Written task 1 :: According to the concert review, how many people does Roadrunner hold?

Concert Review: Billy Strings Blesses Roadrunner, Memorably

By Scott McLennan

Where Roadrunner goes from here remains to be seen, but Billy Strings did his part to open the room with a bang of a blessing.

Billy Strings and band at Roadrunner: Strings on guitar, Jarrod Walker on mandolin, Royal Masat on bass, and Billy Failing on banjo.

Let’s talk about music venues. Billy Strings sure was happy to do that when he played the inaugural show Tuesday night at Roadrunner in Boston, a 3,500-seat general admission gem now open in the Brighton neighborhood.

Strings peppered his expansive 25-song, two-set show with gleeful commentary about being the first artist to play the venue opened by Bowery Presents. And credit Bowery, which has presented Strings at various steppingstone venues in Boston from the very start of his career, for choosing an artist who both appreciates the storied culture and traditions of live music and appeals to a wide, diverse, and growing audience.

Strings spoke with reverence about having had the good fortune thus far to play in such celebrated venues as the Ryman in Nashville, Red Rocks outside of Denver, Tipitina’s in New Orleans, and the Cap in Port Chester, NY — all places that inspired legendary musical performances by artists whose work endures long after they have left us.

Written task 2 :: Count the lines in the listing below that contain the word "pattern". Reply with the number only.

Extracted information ::
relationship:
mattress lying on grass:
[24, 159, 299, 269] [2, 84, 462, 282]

* * *

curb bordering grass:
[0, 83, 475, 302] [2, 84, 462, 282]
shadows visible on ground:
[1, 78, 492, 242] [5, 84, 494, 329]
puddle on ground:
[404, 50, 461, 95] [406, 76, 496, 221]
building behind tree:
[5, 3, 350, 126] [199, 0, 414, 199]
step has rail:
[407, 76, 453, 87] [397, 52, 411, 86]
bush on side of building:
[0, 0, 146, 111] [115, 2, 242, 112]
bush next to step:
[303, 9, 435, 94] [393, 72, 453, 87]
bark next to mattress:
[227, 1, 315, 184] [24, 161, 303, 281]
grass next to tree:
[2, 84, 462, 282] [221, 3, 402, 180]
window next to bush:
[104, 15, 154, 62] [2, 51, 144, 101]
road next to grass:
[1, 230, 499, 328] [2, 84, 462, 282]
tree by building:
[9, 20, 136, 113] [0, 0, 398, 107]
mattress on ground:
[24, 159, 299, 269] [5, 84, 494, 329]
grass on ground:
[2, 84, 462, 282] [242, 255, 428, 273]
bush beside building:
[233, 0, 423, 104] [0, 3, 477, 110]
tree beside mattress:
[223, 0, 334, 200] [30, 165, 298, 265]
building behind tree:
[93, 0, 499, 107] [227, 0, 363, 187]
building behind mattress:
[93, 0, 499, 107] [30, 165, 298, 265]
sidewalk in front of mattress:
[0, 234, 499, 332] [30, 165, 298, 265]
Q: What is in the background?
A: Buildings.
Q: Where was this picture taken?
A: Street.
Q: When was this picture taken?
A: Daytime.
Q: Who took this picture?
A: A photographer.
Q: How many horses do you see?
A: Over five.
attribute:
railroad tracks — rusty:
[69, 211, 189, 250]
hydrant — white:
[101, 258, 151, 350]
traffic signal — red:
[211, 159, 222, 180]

==

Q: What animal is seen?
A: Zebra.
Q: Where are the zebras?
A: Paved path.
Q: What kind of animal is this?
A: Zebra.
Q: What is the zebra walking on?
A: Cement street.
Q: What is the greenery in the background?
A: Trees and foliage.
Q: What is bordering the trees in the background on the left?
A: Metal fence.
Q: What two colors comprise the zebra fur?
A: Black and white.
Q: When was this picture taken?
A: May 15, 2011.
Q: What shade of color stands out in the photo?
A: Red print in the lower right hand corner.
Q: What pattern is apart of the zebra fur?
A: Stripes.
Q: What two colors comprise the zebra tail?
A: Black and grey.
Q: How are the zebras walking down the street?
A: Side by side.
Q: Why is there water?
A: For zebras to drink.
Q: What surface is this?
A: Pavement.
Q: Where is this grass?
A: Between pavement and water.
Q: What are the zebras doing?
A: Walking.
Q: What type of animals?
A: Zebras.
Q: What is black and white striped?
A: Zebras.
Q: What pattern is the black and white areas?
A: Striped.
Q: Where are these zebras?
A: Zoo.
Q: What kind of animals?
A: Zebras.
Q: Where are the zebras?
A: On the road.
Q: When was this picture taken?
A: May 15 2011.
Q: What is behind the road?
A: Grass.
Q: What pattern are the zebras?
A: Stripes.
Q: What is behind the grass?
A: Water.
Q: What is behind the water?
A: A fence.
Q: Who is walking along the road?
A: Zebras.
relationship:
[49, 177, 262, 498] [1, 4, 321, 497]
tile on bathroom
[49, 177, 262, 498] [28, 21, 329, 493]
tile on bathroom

Complete response 1 :: 3,500

Complete response 2 :: 3